**WRITTEN INSTRUCTION:** Continue the essay on the Canadian takeover bid regime, picking up right after its last sentence.

Securities Law

How Can We Improve The Existing Canadian Takeover Bid (TOB) Regime?

Takeover Bids (TOB) serve an important role in the promotion of strong corporate governance – termed the market for ‘corporate control’, bids, and the threat of bids. TOBs serve an important disciplinary function on management and help eliminate agency costs inherent in the corporate model. While the issue of greater societal value of TOBs may be questioned, corporate governance experts view TOBs as a primary source of discipline of inefficient managers and the risk of such takeovers provides the necessary pressure to reduce agency costs inherent in the corporate law model.  There is also the possibility for greater economic good from the combination of two complementary businesses. This may include economies of scale, reduction of management headcount or more efficient resource allocation.  Finally, TOBs provide an ‘exit opportunity,’ especially for thinly-traded securities (where even the announcement of a bid improves liquidity).  

The empirical evidence suggests that the current TOB regime may favour the target shareholders over the bidder (if one defines favour that the economic benefits accrue primarily to the target shareholders).  This depends on various factors, including the demonstrated value in a control position and the regulatory and legal regime that favours the interests of the target shareholders, leading to auctions which increase value.  While on its face, this transfer of value appears to be recognition of the value of the control premium, is there more to consider?  Is the creation of circumstances that so boldly favour auctions actually decreasing the vitality of the market for corporate control (as TOBs become pricey), thereby losing the benefits of TOBs?

**DATA PROVIDED:**
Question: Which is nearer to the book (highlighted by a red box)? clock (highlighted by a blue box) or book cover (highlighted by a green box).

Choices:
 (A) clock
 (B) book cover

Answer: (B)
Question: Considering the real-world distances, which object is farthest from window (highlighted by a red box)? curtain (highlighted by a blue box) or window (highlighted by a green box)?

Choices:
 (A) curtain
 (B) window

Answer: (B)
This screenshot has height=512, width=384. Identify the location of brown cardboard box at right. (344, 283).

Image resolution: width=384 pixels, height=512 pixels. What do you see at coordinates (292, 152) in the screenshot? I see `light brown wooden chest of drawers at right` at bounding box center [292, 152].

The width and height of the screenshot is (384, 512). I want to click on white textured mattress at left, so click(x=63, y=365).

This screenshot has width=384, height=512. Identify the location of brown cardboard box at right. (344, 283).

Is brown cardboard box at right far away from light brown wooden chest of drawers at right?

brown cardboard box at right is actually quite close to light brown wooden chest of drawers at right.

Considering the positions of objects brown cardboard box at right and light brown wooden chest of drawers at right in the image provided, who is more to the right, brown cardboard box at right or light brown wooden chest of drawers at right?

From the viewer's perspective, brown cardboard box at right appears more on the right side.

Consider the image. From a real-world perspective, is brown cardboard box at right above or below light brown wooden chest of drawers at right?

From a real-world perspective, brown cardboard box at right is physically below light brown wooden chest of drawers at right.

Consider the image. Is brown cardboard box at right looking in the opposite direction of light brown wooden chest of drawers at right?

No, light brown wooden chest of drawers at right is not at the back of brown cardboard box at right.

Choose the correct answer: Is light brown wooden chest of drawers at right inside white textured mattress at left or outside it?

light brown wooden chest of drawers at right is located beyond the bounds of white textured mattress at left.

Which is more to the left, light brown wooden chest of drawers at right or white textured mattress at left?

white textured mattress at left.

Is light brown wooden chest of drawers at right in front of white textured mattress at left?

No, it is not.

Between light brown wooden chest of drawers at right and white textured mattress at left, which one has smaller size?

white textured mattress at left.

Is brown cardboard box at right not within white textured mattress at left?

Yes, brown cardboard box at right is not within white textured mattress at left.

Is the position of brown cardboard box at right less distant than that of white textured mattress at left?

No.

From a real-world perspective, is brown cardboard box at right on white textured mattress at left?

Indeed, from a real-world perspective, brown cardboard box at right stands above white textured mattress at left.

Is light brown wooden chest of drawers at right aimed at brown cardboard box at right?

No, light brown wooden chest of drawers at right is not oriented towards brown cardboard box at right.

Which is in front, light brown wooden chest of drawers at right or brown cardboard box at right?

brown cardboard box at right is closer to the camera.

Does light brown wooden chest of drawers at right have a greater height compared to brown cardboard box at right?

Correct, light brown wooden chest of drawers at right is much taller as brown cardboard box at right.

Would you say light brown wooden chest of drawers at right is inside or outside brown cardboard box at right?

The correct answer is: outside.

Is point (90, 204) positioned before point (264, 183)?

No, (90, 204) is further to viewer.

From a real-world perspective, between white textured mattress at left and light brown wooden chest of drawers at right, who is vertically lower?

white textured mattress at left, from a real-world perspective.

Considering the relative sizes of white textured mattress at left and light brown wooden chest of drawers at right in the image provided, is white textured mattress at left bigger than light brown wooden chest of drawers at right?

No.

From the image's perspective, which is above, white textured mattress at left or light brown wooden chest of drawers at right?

**WRITTEN ANSWER:**
Furthermore, TOBs are expensive propositions for both the bidder and the target board.  TOBs include onerous transaction costs, including legal fees for investment bankers, preparation and filing costs and the delivery of mandatory information circulars required by both the bidder and the target.  When TOBs are contested, the costs escalate dramatically, driven by multiple factors, including lack of certainty of result, and the possibility of regulatory proceedings before two key decision makers—provincial securities regulators and the courts.

Do concerns over TOB regulation suggest improvements are needed?

In terms of Canadian securities regulators, Canadian Jorex was the first decision in which a commission considered the now classic Canadian takeover defence, a SRP. The Commission found that it is time to terminate a SRP after considering whether the rights plan had served its purpose by facilitating an auction for the target. In Canadian Jorex, the Commission found the continued existence of the SRP would not result in anyone else joining the auction nor would it result in any enhancement of existing bids and it was therefore cease traded.  

This conclusion was based on the Commission’s stated view of the public interest in contested takeover bids: 

For us, the public interest lies in allowing shareholders of a target company to exercise one of the fundamental rights of share ownership—the ability to dispose of shares as one wishes—without undue hindrance from, among other things, defensive tactics that may have been adopted by the target board with the best of intentions, but that are either misguided from the outset or, as here, have outlived their usefulness.

The decision in Canadian Jorex was the building block that would set the tone from 1991-2007 in determining how the OSC would interpret TOB regulation in contested transactions. The theory was that at some point, the pill would expire—there was always a time when the “pill had to go”. The issue was when it would go, not if.  This provided some certainty of process.  In the result, since Canadian Jorex, Canada has been much more ‘bidder’ friendly than the US, especially concerning defensive tactics.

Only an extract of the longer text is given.